Темно, только зловещие отблески разгорающегося пожара по правую руку. Под ногами – не пойми что, посадки какие-то, бежать тяжело. Уже слышны рвущие душу надрывные звуки сирен... знак беды. Впереди лес... зловещий лес. Лес, где прячется снайпер, который уже наделал дел и может решиться наделать еще...
Хотя нет... ему тоже сваливать пора...
– Дорога! Братцы, дорога!
И не успели они пробежать по ней и сотни метров, как началось...
Впереди взревела мотором машина, резанули поставленные на дальний свет фары, и хлопнули выстрелы, отрывисто и сухо – раз, другой, третий. Били из пистолета. Казаки шарахнулись, уходя от света, от пуль в спасительную тьму, машина рванула на них... А Тихон, чуть замешкавшись, решил, что терять уже нечего – и изо всех сил метнул свою свинцовую, тяжелую плашку чуть выше осатанелых, горящих желтым огнем фар.
Машина пронеслась мимо, так близко, что едва не задела... но звук ее мотора поперхнулся на высокой ноте и заглох, машина теряла скорость. Светом фар запалило ночное зрение, перед глазами были только плавающие круги да желтое зарево... но машина теряет скорость, он это понял точно. На ходу протирая кулаком глаза, Тихон рванул следом.

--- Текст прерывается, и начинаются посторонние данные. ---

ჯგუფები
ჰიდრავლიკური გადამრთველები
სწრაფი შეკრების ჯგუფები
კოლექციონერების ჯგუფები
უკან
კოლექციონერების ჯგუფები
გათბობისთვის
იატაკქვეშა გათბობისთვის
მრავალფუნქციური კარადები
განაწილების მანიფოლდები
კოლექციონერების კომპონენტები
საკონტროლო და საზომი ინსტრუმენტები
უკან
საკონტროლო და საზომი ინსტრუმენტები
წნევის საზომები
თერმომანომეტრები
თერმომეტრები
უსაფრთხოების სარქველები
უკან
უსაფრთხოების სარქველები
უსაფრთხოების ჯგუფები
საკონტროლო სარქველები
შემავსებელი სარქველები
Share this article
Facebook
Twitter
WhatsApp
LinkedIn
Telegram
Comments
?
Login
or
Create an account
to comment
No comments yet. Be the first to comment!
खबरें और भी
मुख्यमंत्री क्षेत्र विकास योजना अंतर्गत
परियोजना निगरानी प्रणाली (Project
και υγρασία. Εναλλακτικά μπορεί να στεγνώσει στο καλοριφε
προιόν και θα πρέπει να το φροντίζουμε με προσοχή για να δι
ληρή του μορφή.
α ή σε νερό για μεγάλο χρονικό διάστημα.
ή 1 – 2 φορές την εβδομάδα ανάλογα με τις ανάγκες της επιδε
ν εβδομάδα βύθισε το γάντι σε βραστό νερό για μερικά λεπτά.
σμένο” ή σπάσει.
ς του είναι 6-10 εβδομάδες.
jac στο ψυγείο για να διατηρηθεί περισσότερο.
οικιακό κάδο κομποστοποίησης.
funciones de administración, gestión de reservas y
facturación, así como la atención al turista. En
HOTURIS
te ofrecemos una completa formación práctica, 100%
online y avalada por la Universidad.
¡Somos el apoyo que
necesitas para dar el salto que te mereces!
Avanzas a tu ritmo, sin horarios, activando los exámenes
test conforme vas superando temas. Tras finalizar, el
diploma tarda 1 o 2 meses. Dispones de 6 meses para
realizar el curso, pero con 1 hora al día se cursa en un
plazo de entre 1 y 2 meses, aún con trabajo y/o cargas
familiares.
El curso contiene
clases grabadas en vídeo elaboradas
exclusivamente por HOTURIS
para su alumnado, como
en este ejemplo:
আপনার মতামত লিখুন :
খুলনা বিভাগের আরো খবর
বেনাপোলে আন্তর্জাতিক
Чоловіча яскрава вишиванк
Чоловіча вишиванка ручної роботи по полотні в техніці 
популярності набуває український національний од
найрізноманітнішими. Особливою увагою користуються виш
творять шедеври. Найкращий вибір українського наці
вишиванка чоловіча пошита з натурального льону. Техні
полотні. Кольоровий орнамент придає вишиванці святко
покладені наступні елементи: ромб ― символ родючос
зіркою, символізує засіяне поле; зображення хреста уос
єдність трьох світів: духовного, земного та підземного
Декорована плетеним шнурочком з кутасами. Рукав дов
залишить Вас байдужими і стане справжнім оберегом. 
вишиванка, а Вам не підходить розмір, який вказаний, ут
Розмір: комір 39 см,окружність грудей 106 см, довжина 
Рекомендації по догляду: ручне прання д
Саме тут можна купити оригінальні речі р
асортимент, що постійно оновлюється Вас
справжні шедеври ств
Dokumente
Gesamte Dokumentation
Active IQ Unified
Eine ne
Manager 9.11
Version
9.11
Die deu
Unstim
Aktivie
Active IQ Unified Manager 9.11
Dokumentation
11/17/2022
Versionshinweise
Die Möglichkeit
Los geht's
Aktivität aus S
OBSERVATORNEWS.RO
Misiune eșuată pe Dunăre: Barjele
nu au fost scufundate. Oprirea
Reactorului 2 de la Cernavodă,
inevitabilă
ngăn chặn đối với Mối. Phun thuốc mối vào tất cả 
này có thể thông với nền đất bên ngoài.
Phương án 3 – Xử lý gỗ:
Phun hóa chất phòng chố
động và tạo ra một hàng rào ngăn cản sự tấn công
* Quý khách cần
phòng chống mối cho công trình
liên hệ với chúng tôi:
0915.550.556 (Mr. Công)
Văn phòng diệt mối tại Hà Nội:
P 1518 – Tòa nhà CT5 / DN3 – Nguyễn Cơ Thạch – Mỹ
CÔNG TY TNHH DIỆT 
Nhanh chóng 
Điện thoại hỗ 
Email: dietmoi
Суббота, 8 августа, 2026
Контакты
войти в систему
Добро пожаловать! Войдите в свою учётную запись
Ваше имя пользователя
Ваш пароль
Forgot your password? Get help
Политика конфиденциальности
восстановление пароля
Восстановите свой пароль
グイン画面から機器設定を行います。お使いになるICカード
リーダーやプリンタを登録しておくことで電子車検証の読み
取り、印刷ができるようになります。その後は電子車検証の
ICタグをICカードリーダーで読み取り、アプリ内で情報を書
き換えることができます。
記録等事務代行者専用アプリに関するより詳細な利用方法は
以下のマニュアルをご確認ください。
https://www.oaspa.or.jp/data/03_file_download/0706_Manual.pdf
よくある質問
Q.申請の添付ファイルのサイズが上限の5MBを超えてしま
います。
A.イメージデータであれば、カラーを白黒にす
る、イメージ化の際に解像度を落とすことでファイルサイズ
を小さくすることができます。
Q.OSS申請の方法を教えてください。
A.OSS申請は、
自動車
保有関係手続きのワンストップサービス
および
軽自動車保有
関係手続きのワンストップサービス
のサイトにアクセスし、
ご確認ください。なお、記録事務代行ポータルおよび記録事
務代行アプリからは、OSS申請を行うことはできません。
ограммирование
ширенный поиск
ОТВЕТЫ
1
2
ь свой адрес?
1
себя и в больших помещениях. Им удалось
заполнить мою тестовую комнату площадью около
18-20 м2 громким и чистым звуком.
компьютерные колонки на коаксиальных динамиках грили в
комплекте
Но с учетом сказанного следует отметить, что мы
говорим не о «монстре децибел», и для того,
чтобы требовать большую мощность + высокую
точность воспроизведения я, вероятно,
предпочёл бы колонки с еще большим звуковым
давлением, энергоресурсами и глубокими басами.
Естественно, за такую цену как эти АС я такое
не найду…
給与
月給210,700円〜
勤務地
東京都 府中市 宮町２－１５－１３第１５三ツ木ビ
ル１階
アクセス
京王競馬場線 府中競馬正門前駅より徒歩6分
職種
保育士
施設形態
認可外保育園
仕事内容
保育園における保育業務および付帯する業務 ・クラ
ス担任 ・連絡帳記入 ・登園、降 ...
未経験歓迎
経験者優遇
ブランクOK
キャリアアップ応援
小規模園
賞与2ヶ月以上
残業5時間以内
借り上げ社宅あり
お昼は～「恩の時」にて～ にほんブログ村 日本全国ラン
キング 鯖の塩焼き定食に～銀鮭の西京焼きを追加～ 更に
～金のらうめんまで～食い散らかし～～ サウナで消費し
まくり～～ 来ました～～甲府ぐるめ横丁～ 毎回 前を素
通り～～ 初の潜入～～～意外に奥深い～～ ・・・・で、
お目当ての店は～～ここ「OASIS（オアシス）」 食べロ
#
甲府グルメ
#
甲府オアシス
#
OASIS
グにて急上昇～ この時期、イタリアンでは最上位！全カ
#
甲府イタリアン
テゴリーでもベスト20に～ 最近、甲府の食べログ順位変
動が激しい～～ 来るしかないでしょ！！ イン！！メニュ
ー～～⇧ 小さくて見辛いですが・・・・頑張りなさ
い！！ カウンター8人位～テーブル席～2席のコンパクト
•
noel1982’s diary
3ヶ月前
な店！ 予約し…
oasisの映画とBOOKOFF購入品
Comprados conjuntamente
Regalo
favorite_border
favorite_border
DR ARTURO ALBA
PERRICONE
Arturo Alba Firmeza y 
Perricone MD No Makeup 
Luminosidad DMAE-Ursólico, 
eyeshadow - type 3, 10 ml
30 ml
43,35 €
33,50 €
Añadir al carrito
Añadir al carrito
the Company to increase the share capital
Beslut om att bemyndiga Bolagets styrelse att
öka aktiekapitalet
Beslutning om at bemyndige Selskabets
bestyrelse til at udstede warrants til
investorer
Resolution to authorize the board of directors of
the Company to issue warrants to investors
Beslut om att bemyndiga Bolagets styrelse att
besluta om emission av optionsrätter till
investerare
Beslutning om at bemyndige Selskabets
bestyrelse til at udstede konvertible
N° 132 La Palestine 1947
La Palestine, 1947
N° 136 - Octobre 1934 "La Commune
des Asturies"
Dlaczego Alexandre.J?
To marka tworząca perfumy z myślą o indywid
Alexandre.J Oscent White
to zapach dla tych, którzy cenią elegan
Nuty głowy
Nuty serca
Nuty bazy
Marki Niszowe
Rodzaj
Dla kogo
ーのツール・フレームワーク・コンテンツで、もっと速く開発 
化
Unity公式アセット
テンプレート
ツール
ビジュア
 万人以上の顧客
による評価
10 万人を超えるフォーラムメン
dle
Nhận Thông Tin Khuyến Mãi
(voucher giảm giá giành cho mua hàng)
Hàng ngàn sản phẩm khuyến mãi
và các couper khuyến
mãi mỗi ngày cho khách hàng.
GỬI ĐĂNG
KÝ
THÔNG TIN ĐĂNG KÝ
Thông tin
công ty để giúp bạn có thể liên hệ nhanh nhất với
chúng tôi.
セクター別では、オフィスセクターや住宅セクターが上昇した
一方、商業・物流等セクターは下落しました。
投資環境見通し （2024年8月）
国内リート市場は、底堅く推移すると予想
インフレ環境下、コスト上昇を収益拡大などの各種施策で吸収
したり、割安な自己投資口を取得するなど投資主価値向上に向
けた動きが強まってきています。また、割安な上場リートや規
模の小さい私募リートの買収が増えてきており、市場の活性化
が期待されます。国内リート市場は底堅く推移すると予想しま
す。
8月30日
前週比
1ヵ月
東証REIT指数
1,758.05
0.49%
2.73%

Диверсант сам облегчил ему задачу. Открыл дверь и старался выйти, ошеломленный внезапным ударом неизвестно откуда, осыпанный битым стеклом. То ли он увидел приближающегося казака, то ли услышал, но он попытался поднять пистолет и выстрелить. Первым ударом Тихон не сбил его с ног – только сбил прицел, пистолет хлопнул, и пуля улетела куда-то вправо, а вот вторым он врезал от души, со всей мочи. Тут же подскочили и казаки...
– Бей!
– Он Петруху вбил, бей!!!!
– Узы его!
Набросились все, кто уцелел, вбивая, втаптывая в дорогу свой страх...
– Прекратить!
Хлестко грохнул выстрел, казаки остановились. Ткачев добыл-таки пистолет, добрался до него...
– Прекратить! Живьем!
– Он Петруху убил!
– Живьем! – повторил Ткачев. – Назад, убью!
Казаки, сорвав злобу, чуть присмирели, ворча, отошли в сторону от растоптанного на дороге тела.
– Идите, гляньте, что с Петрухой! Берем машину и в расположение!